Reproduce, character for character, the stretch of the data below from the line containing "name author: Lundell" through the line containing "scientific name: Ichnanthus", including both of those lines.

## BEGIN

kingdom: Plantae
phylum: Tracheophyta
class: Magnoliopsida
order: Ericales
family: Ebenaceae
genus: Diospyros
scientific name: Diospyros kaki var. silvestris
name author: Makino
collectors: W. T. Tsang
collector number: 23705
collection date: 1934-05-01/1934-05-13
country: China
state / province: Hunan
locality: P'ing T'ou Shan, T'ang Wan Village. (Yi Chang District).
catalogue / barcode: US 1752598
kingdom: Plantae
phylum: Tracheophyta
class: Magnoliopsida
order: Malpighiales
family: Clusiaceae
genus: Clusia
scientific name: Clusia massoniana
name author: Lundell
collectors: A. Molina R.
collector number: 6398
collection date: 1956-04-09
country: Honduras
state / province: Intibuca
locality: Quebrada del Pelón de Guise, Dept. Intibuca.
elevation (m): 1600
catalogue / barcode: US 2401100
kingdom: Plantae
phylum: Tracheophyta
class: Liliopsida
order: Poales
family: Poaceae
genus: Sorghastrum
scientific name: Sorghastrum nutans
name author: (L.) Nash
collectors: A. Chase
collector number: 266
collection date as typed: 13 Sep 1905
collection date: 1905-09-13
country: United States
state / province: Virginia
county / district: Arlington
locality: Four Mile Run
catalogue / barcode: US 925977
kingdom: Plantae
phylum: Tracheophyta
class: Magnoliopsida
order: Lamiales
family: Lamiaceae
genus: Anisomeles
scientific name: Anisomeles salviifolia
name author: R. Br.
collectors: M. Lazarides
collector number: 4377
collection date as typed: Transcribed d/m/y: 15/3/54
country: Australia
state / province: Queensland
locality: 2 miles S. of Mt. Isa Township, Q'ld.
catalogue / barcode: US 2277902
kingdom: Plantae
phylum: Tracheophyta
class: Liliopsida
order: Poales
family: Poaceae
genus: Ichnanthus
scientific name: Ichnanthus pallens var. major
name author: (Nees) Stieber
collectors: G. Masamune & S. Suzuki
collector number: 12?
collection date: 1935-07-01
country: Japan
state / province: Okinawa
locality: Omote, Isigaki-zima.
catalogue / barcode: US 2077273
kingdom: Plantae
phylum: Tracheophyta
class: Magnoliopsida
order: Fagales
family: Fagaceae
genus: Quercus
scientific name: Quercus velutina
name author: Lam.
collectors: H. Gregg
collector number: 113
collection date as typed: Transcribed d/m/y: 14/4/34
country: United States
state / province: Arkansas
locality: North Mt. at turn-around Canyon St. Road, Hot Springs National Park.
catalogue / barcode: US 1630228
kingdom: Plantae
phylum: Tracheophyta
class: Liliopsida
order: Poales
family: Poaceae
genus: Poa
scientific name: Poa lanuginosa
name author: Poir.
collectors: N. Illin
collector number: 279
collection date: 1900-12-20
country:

## END

(Exercise result):
name author: Lundell
collectors: A. Molina R.
collector number: 6398
collection date: 1956-04-09
country: Honduras
state / province: Intibuca
locality: Quebrada del Pelón de Guise, Dept. Intibuca.
elevation (m): 1600
catalogue / barcode: US 2401100
kingdom: Plantae
phylum: Tracheophyta
class: Liliopsida
order: Poales
family: Poaceae
genus: Sorghastrum
scientific name: Sorghastrum nutans
name author: (L.) Nash
collectors: A. Chase
collector number: 266
collection date as typed: 13 Sep 1905
collection date: 1905-09-13
country: United States
state / province: Virginia
county / district: Arlington
locality: Four Mile Run
catalogue / barcode: US 925977
kingdom: Plantae
phylum: Tracheophyta
class: Magnoliopsida
order: Lamiales
family: Lamiaceae
genus: Anisomeles
scientific name: Anisomeles salviifolia
name author: R. Br.
collectors: M. Lazarides
collector number: 4377
collection date as typed: Transcribed d/m/y: 15/3/54
country: Australia
state / province: Queensland
locality: 2 miles S. of Mt. Isa Township, Q'ld.
catalogue / barcode: US 2277902
kingdom: Plantae
phylum: Tracheophyta
class: Liliopsida
order: Poales
family: Poaceae
genus: Ichnanthus
scientific name: Ichnanthus pallens var. major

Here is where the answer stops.